I well remember that night 40 years ago, when I stood alone on a dusty prairie lane in Saskatchewan gazing up at the moon totally awed by the fact that at that very moment there were men standing millions of miles away at that same moon gazing down at me. I remember being filled with awe and wonder, mystery and delight, hope and possibility. It seemed that as I gazed into the night sky, anything and everything was possible.
That, I think, is how John gazed into the Empty Tomb, seeing not only what had happened, but what now was possible. That, I think, is how the disciples gazed up into the heavens as Jesus was taken from them in the Ascension, seeing not what had happened, but what now was possible. That perhaps is how Andronicus and Junia gazed about them and saw a world for which Jesus died and to which they were sent to proclaim God’s love, knowing that all things were now possible for those who love God.
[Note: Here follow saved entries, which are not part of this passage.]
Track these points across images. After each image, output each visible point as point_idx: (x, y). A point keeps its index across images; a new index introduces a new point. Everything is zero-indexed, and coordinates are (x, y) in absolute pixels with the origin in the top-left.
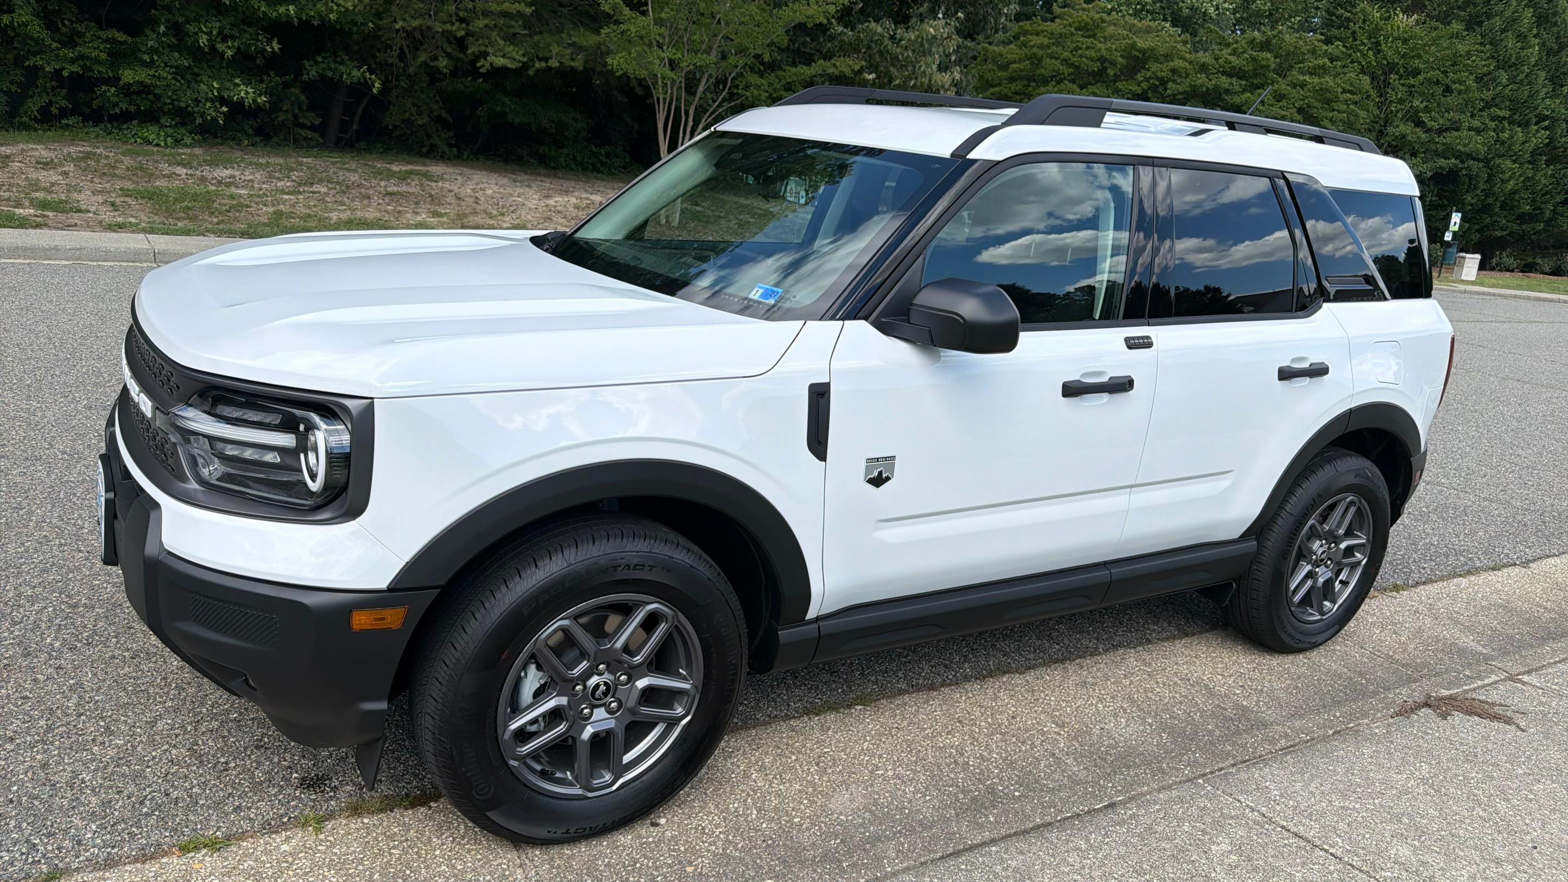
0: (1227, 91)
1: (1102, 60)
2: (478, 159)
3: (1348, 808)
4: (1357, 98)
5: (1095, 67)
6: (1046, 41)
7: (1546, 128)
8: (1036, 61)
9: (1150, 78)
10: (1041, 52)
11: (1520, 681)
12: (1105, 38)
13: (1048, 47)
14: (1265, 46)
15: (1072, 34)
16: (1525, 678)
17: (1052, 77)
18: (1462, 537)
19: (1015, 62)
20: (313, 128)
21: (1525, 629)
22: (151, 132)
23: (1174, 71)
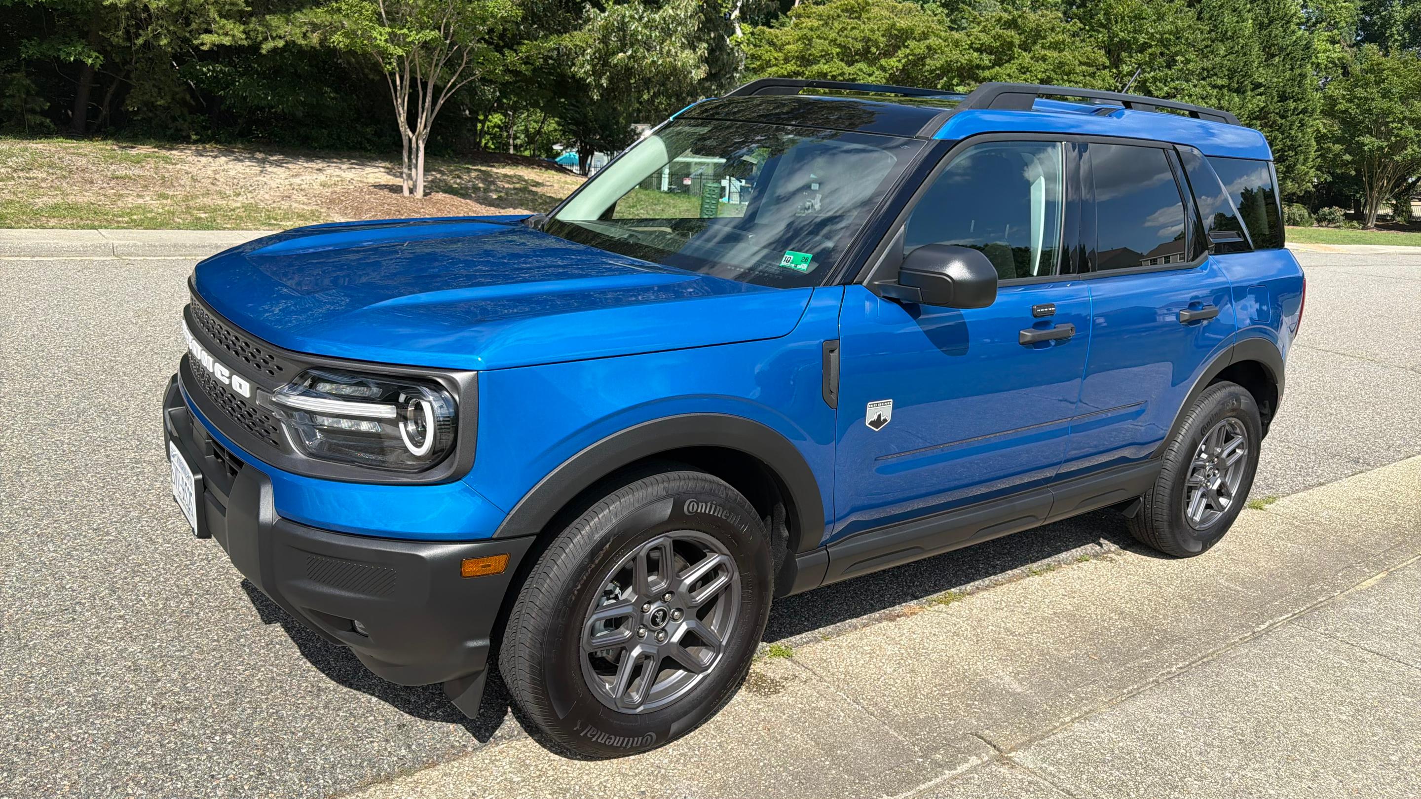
0: (978, 67)
1: (867, 40)
4: (1092, 70)
5: (859, 46)
6: (816, 24)
8: (807, 40)
9: (909, 54)
10: (810, 33)
12: (869, 19)
13: (818, 28)
15: (839, 16)
17: (822, 56)
19: (789, 43)
20: (44, 113)
23: (929, 48)
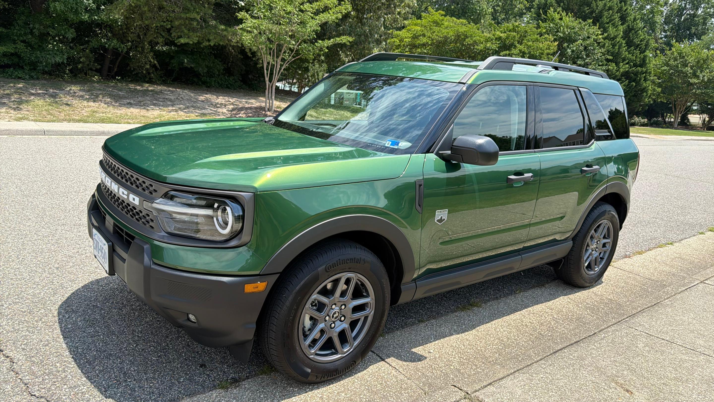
2: (174, 84)
3: (674, 330)
7: (627, 64)
11: (705, 283)
14: (514, 30)
16: (706, 282)
18: (653, 233)
21: (691, 266)
22: (20, 73)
As Christians, we are invited to gaze upon the world and to see it through the eyes of joy and wonder where all things are possible. We are called to gaze upon the world in mystery and awe, in hope and love and to see whole worlds of possibility emerge where others only see death and darkness and despair. As Christians we are called to gaze upon the world and to see it full of possibility for the simple reason that God made it in love and for love. As Christians we are called to gaze upon the world with eyes of love and in so doing turn the whole world upside down, or perhaps more to the point, to gaze upon the world with eyes of love and to turn it at last right side up.
Questions for reflection
Recall occasions in your life which have inspired awe and wonder. Can you discern in them the presence of the risen Christ and the larger life he offers in resurrection?
Br. James makes a poignant distinction between glaring and gazing. Who in your life has gazed at you with love? How might the risen Lord have been present in that experience?